What Is Business-to-Consumer (B2C)?

The term business-to-consumer (B2C) refers to the process of selling products and services directly between a business and consumers who are the end-users of its products or services. Most companies that sell directly to consumers can be referred to as B2C companies.

KEY TAKEAWAYS

  • Business-to-consumer refers to the process of businesses selling products and services directly to consumers, with no middle person.
  • B2C typically refers to online retailers who sell products and services to consumers through the internet.
  • Online B2C became a threat to traditional retailers, who profited from adding a markup to the price.
  • However, companies like Amazon, eBay, and Priceline have thrived, ultimately becoming industry disruptors.

B2C in the Digital World

There are typically five types of online B2C business models that most companies use online to target consumers.

1. Direct sellers. This is the most common model in which people buy goods from online retailers. 

2. Online intermediaries. These are liaisons or go-betweens who don’t actually own products or services that put buyers and sellers together. Sites like Expedia, trivago, and Etsy fall into this category.

3. Advertising-based B2C. This model uses free content to get visitors to a website. Those visitors, in turn, come across digital or online ads. Large volumes of web traffic are used to sell advertising, which sells goods and services. One example is media sites like HuffPost, a high-traffic site that mixes advertising with its native content. 

4. Community-based. Sites like Meta (formerly Facebook), which build online communities based on shared interests, help marketers and advertisers promote their products directly to consumers. Websites typically target ads based on users’ demographics and geographical location.

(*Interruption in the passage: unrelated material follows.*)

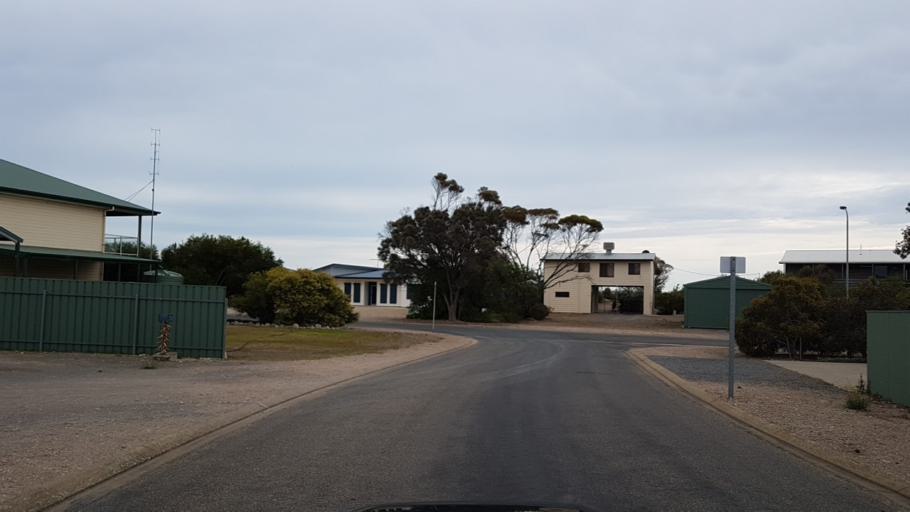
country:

5. Fee-based. Direct-to-consumer sites like Netflix charge a fee so consumers can access their content. The site may also offer free but limited content while charging for most of it. The New York Times and other large newspapers often use a fee-based B2C business model. 

What Are the 5 Types of Business-to-Consumer Models?

Typically, B2C models fall into the following five categories: direct sellers, online intermediaries, advertising-based B2C, community-based, and fee-based. The most frequently occurring is the direct seller model, where goods are purchased directly from online retailers. By contrast, an online intermediary model would include companies like Expedia, which connect buyers and sellers. Meanwhile, a fee-based model includes services such as Disney+, which charges a subscription to stream their video-on-demand content.